Fine-tuning capabilities represent a key differentiator for open models, allowing organizations to adapt pre-trained systems for specific use cases without relying on API-based services. The improved documentation lowers technical barriers for teams implementing custom AI solutions.
What This Means
The simultaneous releases from Poolside and Xiaomi signal intensifying competition in open-source AI, particularly for specialized use cases like coding and agentic workflows. Both companies are targeting enterprise users seeking alternatives to expensive proprietary models while maintaining performance standards.
However, the security research from Acronis highlights real risks as open model ecosystems expand. Organizations adopting open-source AI must implement robust verification processes and supply chain security measures. Cisco’s provenance toolkit represents one approach to managing these risks systematically.
The efficiency focus of Xiaomi’s models and the specialized positioning of Poolside’s coding agents suggest open-source development is moving beyond general-purpose chat models toward task-specific optimization. This trend could accelerate enterprise adoption by addressing specific business requirements more cost-effectively than broad-capability proprietary systems.
FAQ
What makes Poolside’s Laguna models different from other open-source AI models?
Laguna models are specifically optimized for agentic coding workflows where AI systems autonomously write code, use tools, and execute tasks. Unlike general-purpose models, they’re designed for specialized development environments and coding agent applications.
How do Xiaomi’s MiMo-V2.5 models achieve better token efficiency?

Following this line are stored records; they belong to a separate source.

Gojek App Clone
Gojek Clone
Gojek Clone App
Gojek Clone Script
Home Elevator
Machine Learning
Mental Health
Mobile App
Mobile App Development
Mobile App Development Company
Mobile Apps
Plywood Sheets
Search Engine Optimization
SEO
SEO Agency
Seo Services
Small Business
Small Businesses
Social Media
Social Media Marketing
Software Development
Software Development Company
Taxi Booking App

The models are optimized for “claw” tasks through specialized training that reduces token consumption while maintaining performance. This efficiency translates to lower costs for enterprises using usage-based AI billing, especially for repetitive agentic workflows.
What security risks should organizations consider when using open-source AI models?
Key risks include trojanized model files, indirect prompt injection attacks, and lack of provenance tracking. Organizations should verify model sources, implement security scanning, and use tools like Cisco’s Model Provenance Kit to track model lineage and vulnerabilities.